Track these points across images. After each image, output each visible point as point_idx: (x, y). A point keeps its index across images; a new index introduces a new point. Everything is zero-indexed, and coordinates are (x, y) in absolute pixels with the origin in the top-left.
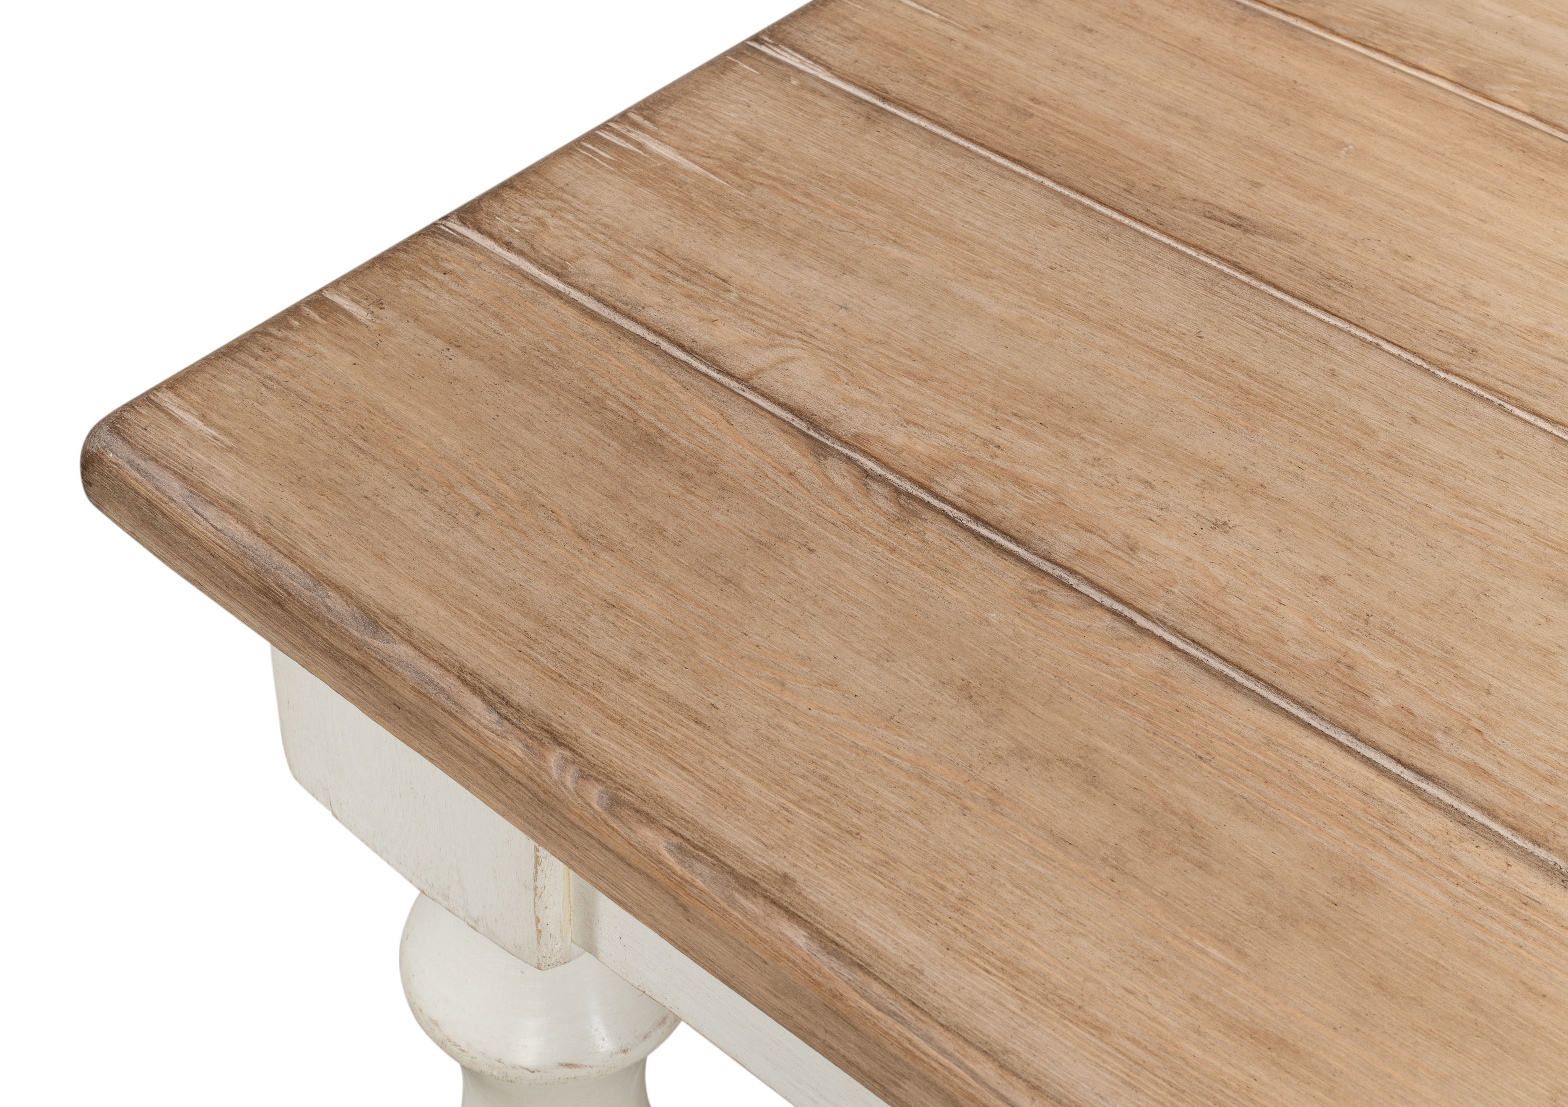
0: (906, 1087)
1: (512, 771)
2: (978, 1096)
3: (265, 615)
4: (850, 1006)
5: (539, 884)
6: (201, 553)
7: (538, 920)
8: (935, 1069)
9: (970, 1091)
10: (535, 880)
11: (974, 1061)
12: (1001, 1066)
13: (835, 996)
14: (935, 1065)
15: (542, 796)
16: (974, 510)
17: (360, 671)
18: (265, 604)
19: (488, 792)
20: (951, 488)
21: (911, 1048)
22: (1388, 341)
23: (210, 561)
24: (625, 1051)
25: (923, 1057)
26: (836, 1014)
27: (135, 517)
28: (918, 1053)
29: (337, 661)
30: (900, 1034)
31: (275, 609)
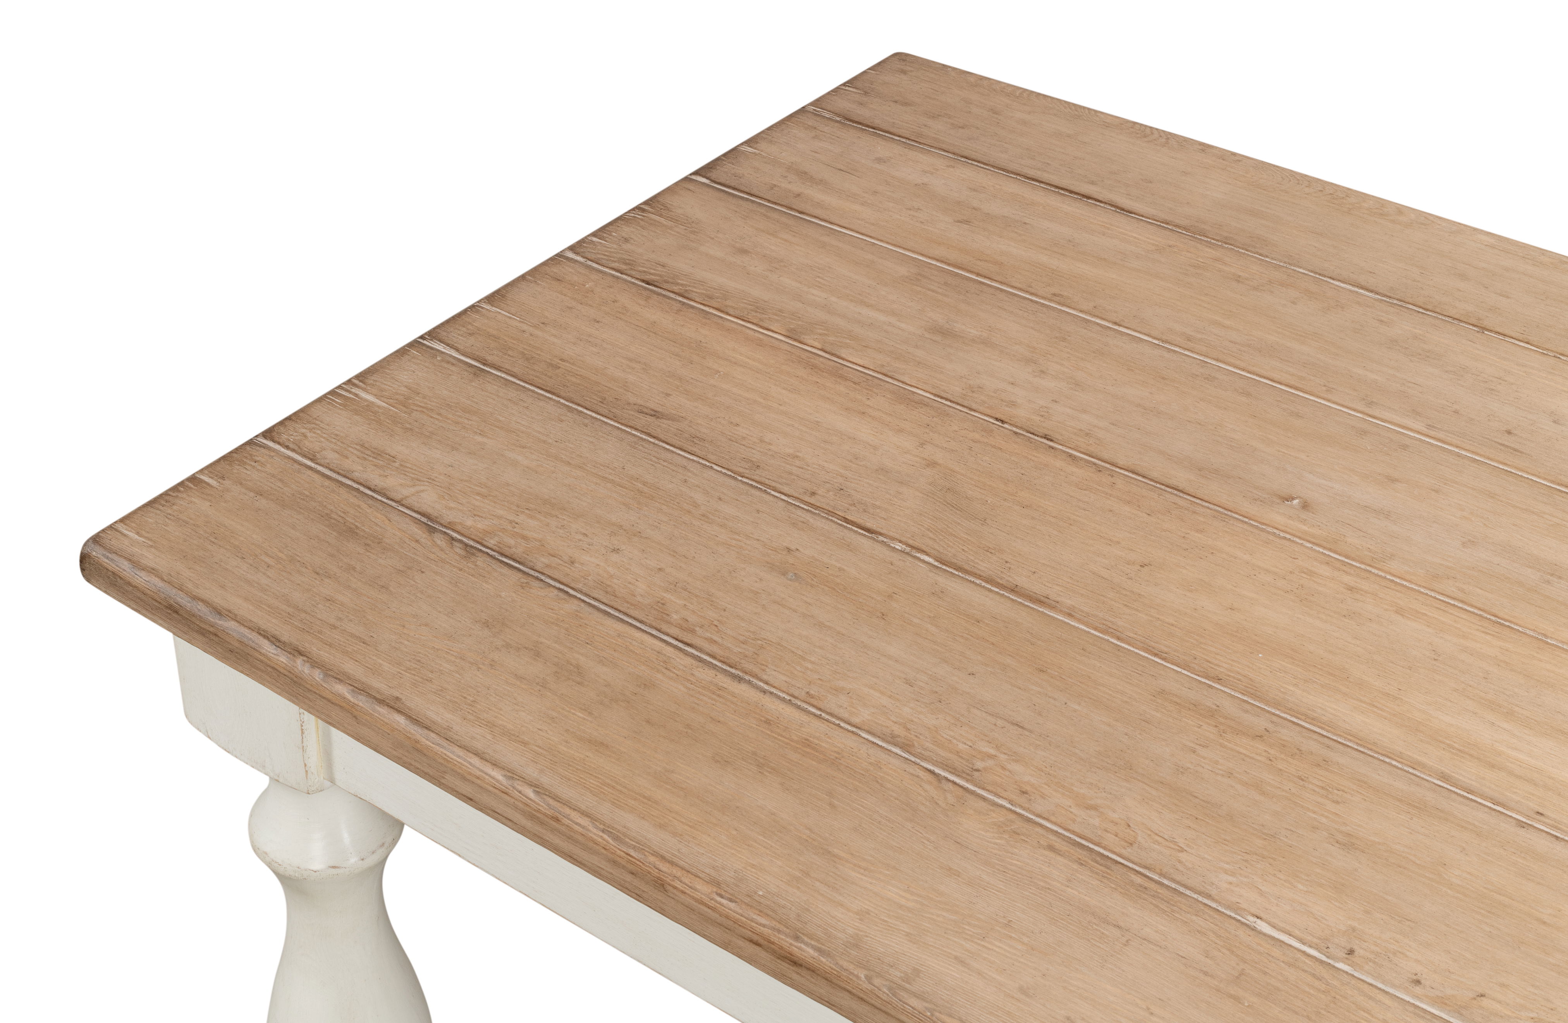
0: (446, 777)
1: (282, 670)
2: (472, 772)
3: (170, 619)
4: (422, 745)
6: (139, 594)
7: (305, 765)
11: (470, 758)
12: (481, 758)
13: (416, 742)
14: (455, 762)
15: (295, 679)
16: (501, 551)
17: (213, 638)
18: (170, 614)
19: (273, 684)
20: (492, 542)
21: (446, 757)
22: (717, 465)
23: (143, 597)
24: (363, 860)
25: (451, 760)
26: (417, 750)
27: (106, 582)
28: (449, 759)
29: (203, 635)
30: (442, 752)
31: (175, 615)
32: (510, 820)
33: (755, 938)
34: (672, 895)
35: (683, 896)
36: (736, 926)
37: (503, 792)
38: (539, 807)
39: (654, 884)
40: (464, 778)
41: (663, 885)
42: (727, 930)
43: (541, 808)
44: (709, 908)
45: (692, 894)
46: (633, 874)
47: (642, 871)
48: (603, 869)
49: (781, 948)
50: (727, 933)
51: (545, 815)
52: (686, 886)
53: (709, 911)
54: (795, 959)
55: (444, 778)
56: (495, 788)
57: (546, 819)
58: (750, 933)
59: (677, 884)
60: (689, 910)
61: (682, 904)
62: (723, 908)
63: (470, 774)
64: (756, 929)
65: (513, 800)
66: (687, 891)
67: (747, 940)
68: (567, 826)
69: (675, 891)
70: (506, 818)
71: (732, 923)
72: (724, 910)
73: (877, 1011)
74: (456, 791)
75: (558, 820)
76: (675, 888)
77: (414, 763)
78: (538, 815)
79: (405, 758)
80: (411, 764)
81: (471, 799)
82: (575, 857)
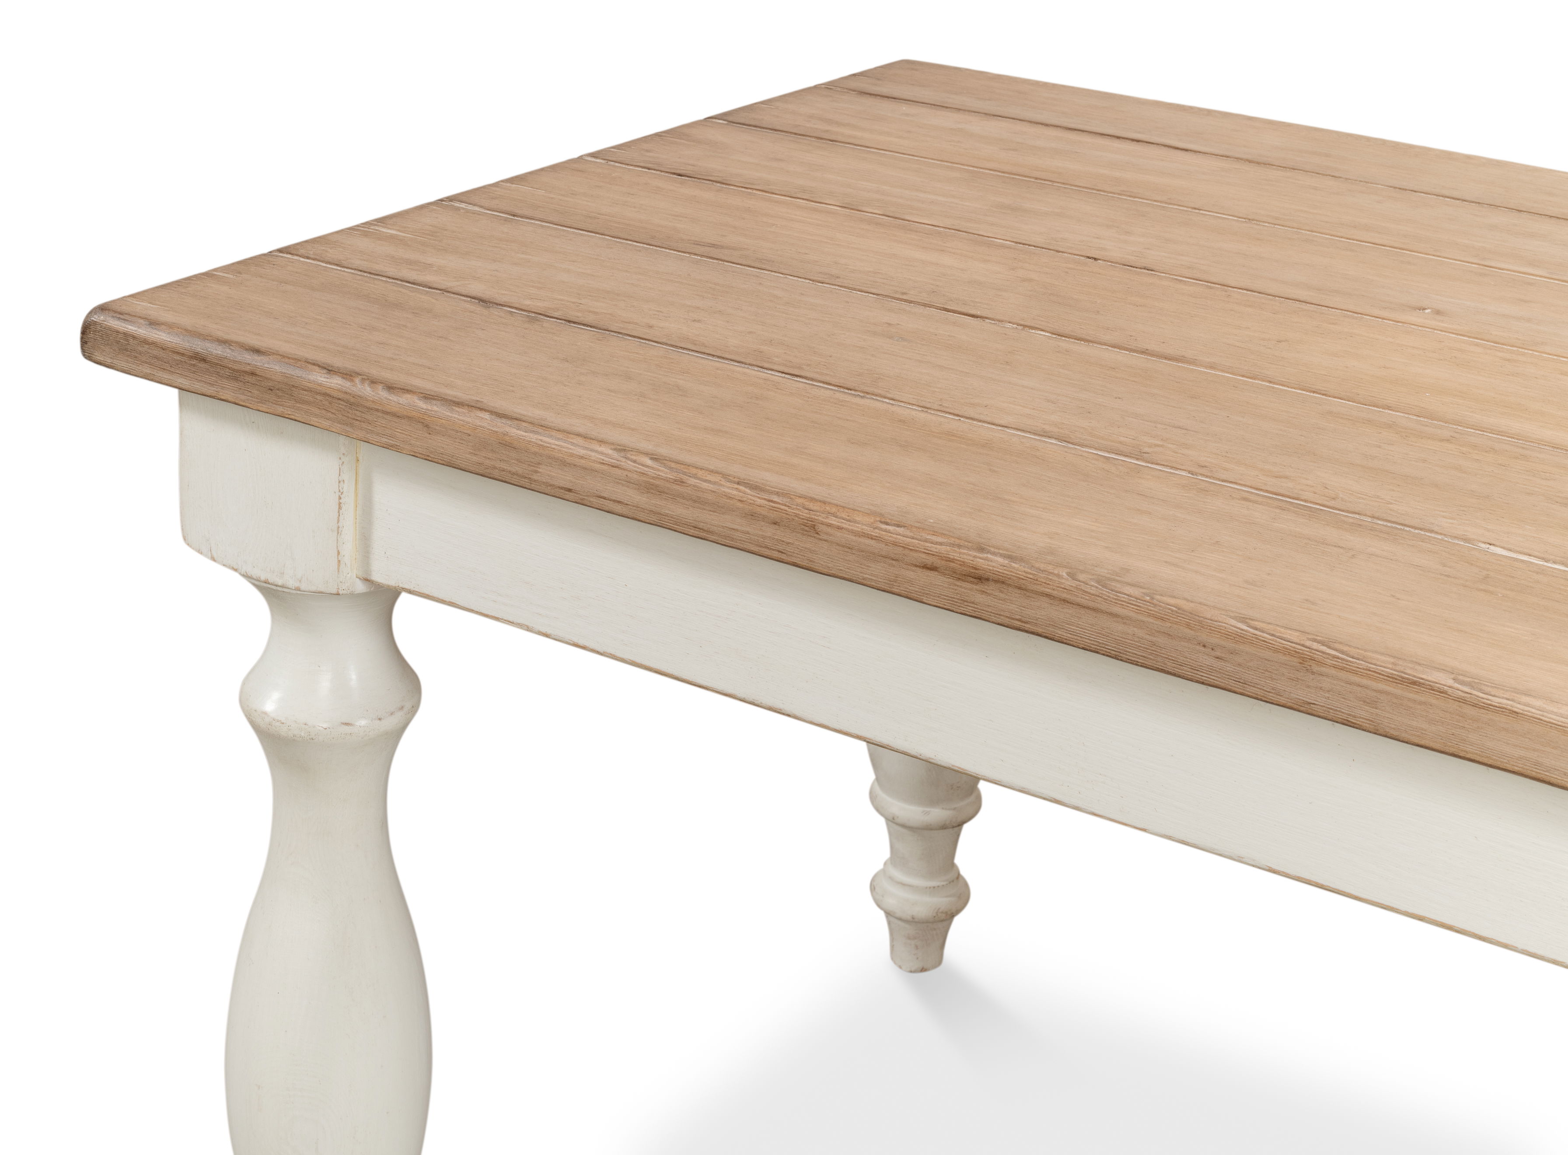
0: (540, 470)
1: (335, 394)
2: (575, 452)
4: (511, 436)
5: (340, 524)
7: (339, 553)
8: (554, 449)
9: (571, 451)
10: (338, 522)
11: (572, 439)
12: (585, 438)
13: (504, 434)
14: (553, 446)
15: (352, 400)
18: (194, 365)
20: (555, 314)
21: (542, 443)
22: (791, 276)
24: (380, 719)
25: (548, 445)
28: (545, 444)
32: (619, 502)
33: (929, 560)
34: (825, 537)
35: (839, 534)
36: (907, 552)
37: (613, 466)
38: (658, 473)
39: (803, 529)
40: (564, 464)
41: (814, 527)
42: (894, 562)
43: (660, 474)
44: (872, 539)
45: (851, 528)
46: (775, 523)
47: (788, 516)
48: (737, 530)
49: (963, 564)
50: (894, 566)
51: (666, 480)
52: (843, 521)
53: (872, 542)
54: (980, 572)
55: (536, 472)
56: (603, 464)
57: (668, 485)
58: (924, 556)
59: (833, 521)
60: (846, 550)
61: (838, 545)
62: (890, 534)
63: (572, 455)
64: (932, 549)
65: (625, 473)
66: (844, 526)
67: (919, 567)
68: (694, 486)
69: (829, 530)
70: (614, 501)
71: (902, 548)
72: (890, 537)
73: (1083, 611)
74: (551, 485)
75: (683, 482)
76: (829, 525)
77: (498, 464)
78: (657, 482)
79: (487, 462)
80: (495, 468)
81: (570, 490)
82: (701, 525)
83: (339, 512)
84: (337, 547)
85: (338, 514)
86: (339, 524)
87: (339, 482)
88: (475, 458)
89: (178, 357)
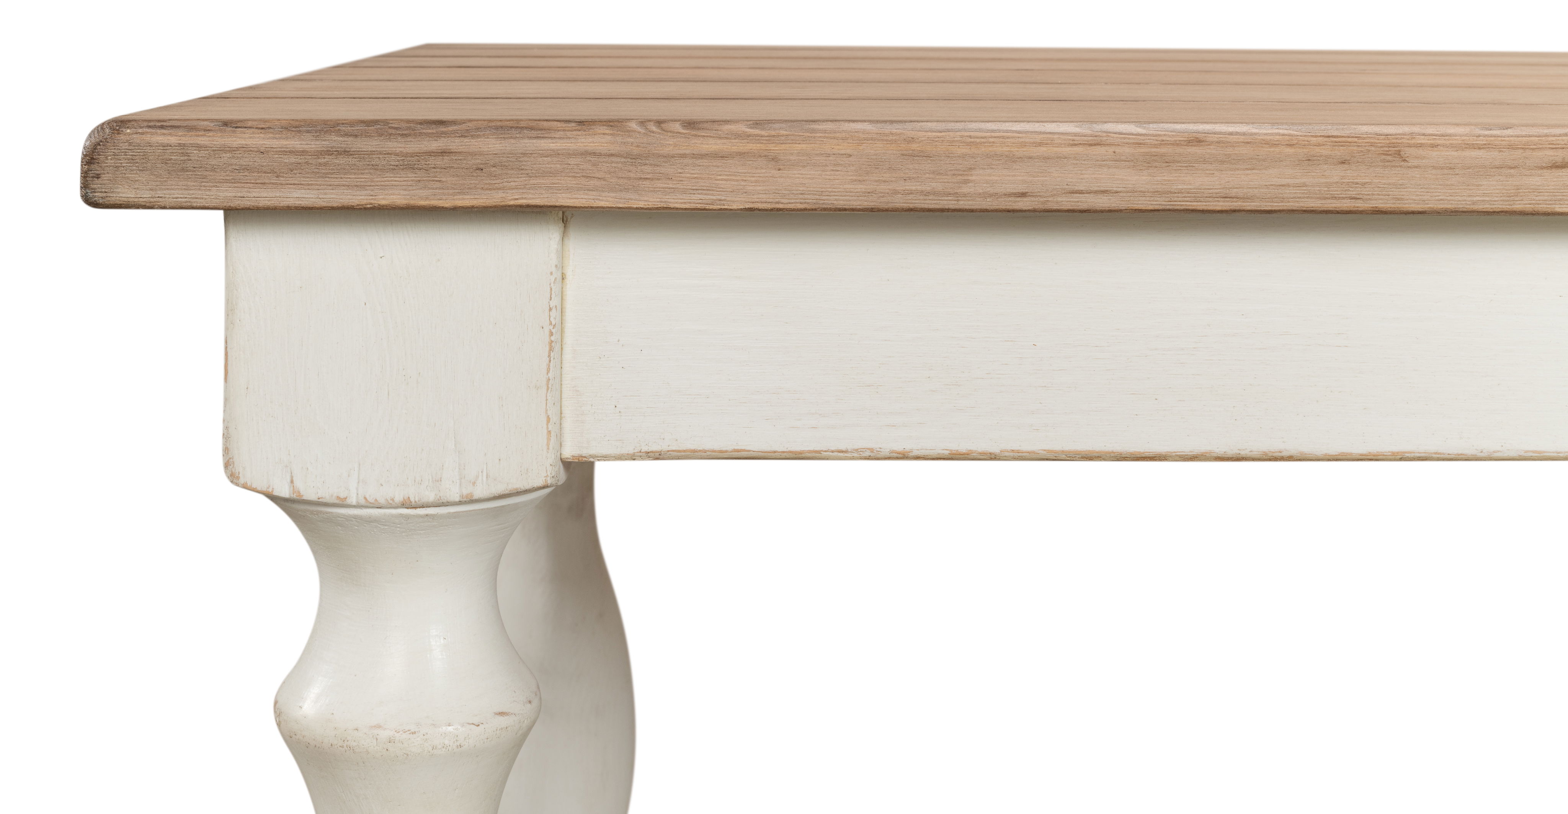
0: (973, 178)
4: (921, 142)
5: (551, 375)
8: (993, 142)
9: (1021, 140)
11: (1012, 126)
14: (992, 140)
21: (972, 140)
23: (257, 160)
25: (983, 140)
26: (913, 156)
28: (978, 140)
30: (962, 137)
32: (1104, 192)
34: (1415, 162)
35: (1434, 153)
36: (1528, 153)
37: (1091, 145)
38: (1160, 138)
39: (1384, 161)
40: (1011, 159)
41: (1398, 153)
42: (1512, 171)
43: (1164, 138)
44: (1480, 148)
45: (1448, 142)
46: (1343, 163)
47: (1360, 149)
48: (1288, 185)
50: (1512, 176)
52: (1435, 137)
53: (1481, 153)
55: (966, 182)
56: (1076, 145)
57: (1179, 150)
58: (1551, 153)
59: (1421, 140)
60: (1446, 171)
61: (1434, 168)
62: (1500, 139)
64: (1558, 142)
65: (1111, 149)
66: (1439, 142)
67: (1547, 168)
68: (1218, 142)
69: (1420, 152)
70: (1096, 192)
71: (1521, 151)
72: (1502, 141)
74: (991, 195)
75: (1200, 141)
76: (1420, 146)
77: (900, 186)
78: (1163, 150)
79: (883, 187)
80: (896, 192)
81: (1023, 195)
82: (1233, 192)
83: (549, 356)
84: (547, 411)
85: (548, 359)
86: (549, 375)
87: (550, 309)
88: (861, 187)
89: (293, 159)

====

— Your instructions —
What is needed is an exact reprint of every entry, pictures excluded.

— Task solution —
Track these points across images. After each image, output each visible point as point_idx: (x, y). A point keeps its index across images; a new index introduces a new point. Everything is zero-indexed, and coordinates are (x, y) in absolute pixels with the origin in the top-left.
0: (906, 1087)
1: (512, 771)
2: (978, 1096)
3: (265, 615)
4: (850, 1006)
5: (539, 884)
6: (201, 553)
7: (538, 920)
8: (935, 1069)
9: (970, 1091)
10: (535, 880)
11: (974, 1061)
12: (1001, 1066)
13: (835, 996)
14: (935, 1065)
15: (542, 796)
16: (974, 510)
17: (360, 671)
18: (265, 604)
19: (488, 792)
20: (951, 488)
21: (911, 1048)
22: (1388, 341)
23: (210, 561)
24: (625, 1051)
25: (923, 1057)
26: (836, 1014)
27: (135, 517)
28: (918, 1053)
29: (337, 661)
30: (900, 1034)
31: (275, 609)
0: (446, 777)
1: (282, 670)
2: (472, 772)
3: (170, 619)
4: (422, 745)
6: (139, 594)
7: (305, 765)
11: (470, 758)
12: (481, 758)
13: (416, 742)
14: (455, 762)
15: (295, 679)
16: (501, 551)
17: (213, 638)
18: (170, 614)
19: (273, 684)
20: (492, 542)
21: (446, 757)
22: (717, 465)
23: (143, 597)
24: (363, 860)
25: (451, 760)
26: (417, 750)
27: (106, 582)
28: (449, 759)
29: (203, 635)
30: (442, 752)
31: (175, 615)
32: (510, 820)
33: (755, 938)
34: (672, 895)
35: (683, 896)
36: (736, 926)
37: (503, 792)
38: (539, 807)
39: (654, 884)
40: (464, 778)
41: (663, 885)
42: (727, 930)
43: (541, 808)
44: (709, 908)
45: (692, 894)
46: (633, 874)
47: (642, 871)
48: (603, 869)
49: (781, 948)
50: (727, 933)
51: (545, 815)
52: (686, 886)
53: (709, 911)
54: (795, 959)
55: (444, 778)
56: (495, 788)
57: (546, 819)
58: (750, 933)
59: (677, 884)
60: (689, 910)
61: (682, 904)
62: (723, 908)
63: (470, 774)
64: (756, 929)
65: (513, 800)
66: (687, 891)
67: (747, 940)
68: (567, 826)
69: (675, 891)
70: (506, 818)
71: (732, 923)
72: (724, 910)
73: (877, 1011)
74: (456, 791)
75: (558, 820)
76: (675, 888)
77: (414, 763)
78: (538, 815)
79: (405, 758)
80: (411, 764)
81: (471, 799)
82: (575, 857)
0: (540, 470)
1: (335, 394)
2: (575, 452)
4: (511, 436)
5: (340, 524)
7: (339, 553)
8: (554, 449)
9: (571, 451)
10: (338, 522)
11: (572, 439)
12: (585, 438)
13: (504, 434)
14: (553, 446)
15: (352, 400)
18: (194, 365)
20: (555, 314)
21: (542, 443)
22: (791, 276)
24: (380, 719)
25: (548, 445)
28: (545, 444)
32: (619, 502)
33: (929, 560)
34: (825, 537)
35: (839, 534)
36: (907, 552)
37: (613, 466)
38: (658, 473)
39: (803, 529)
40: (564, 464)
41: (814, 527)
42: (894, 562)
43: (660, 474)
44: (872, 539)
45: (851, 528)
46: (775, 523)
47: (788, 516)
48: (737, 530)
49: (963, 564)
50: (894, 566)
51: (666, 480)
52: (843, 521)
53: (872, 542)
54: (980, 572)
55: (536, 472)
56: (603, 464)
57: (668, 485)
58: (924, 556)
59: (833, 521)
60: (846, 550)
61: (838, 545)
62: (890, 534)
63: (572, 455)
64: (932, 549)
65: (625, 473)
66: (844, 526)
67: (919, 567)
68: (694, 486)
69: (829, 530)
70: (614, 501)
71: (902, 548)
72: (890, 537)
73: (1083, 611)
74: (551, 485)
75: (683, 482)
76: (829, 525)
77: (498, 464)
78: (657, 482)
79: (487, 462)
80: (495, 468)
81: (570, 490)
82: (701, 525)
83: (339, 512)
84: (337, 547)
85: (338, 514)
86: (339, 524)
87: (339, 482)
88: (475, 458)
89: (178, 357)
0: (973, 178)
4: (921, 142)
5: (551, 375)
8: (993, 142)
9: (1021, 140)
11: (1012, 126)
14: (992, 140)
21: (972, 140)
23: (257, 160)
25: (983, 140)
26: (913, 156)
28: (978, 140)
30: (962, 137)
32: (1104, 192)
34: (1415, 162)
35: (1434, 153)
36: (1528, 153)
37: (1091, 145)
38: (1160, 138)
39: (1384, 161)
40: (1011, 159)
41: (1398, 153)
42: (1512, 171)
43: (1164, 138)
44: (1480, 148)
45: (1448, 142)
46: (1343, 163)
47: (1360, 149)
48: (1288, 185)
50: (1512, 176)
52: (1435, 137)
53: (1481, 153)
55: (966, 182)
56: (1076, 145)
57: (1179, 150)
58: (1551, 153)
59: (1421, 140)
60: (1446, 171)
61: (1434, 168)
62: (1500, 139)
64: (1558, 142)
65: (1111, 149)
66: (1439, 142)
67: (1547, 168)
68: (1218, 142)
69: (1420, 152)
70: (1096, 192)
71: (1521, 151)
72: (1502, 141)
74: (991, 195)
75: (1200, 141)
76: (1420, 146)
77: (900, 186)
78: (1163, 150)
79: (883, 187)
80: (896, 192)
81: (1023, 195)
82: (1233, 192)
83: (549, 356)
84: (547, 411)
85: (548, 359)
86: (549, 375)
87: (550, 309)
88: (861, 187)
89: (293, 159)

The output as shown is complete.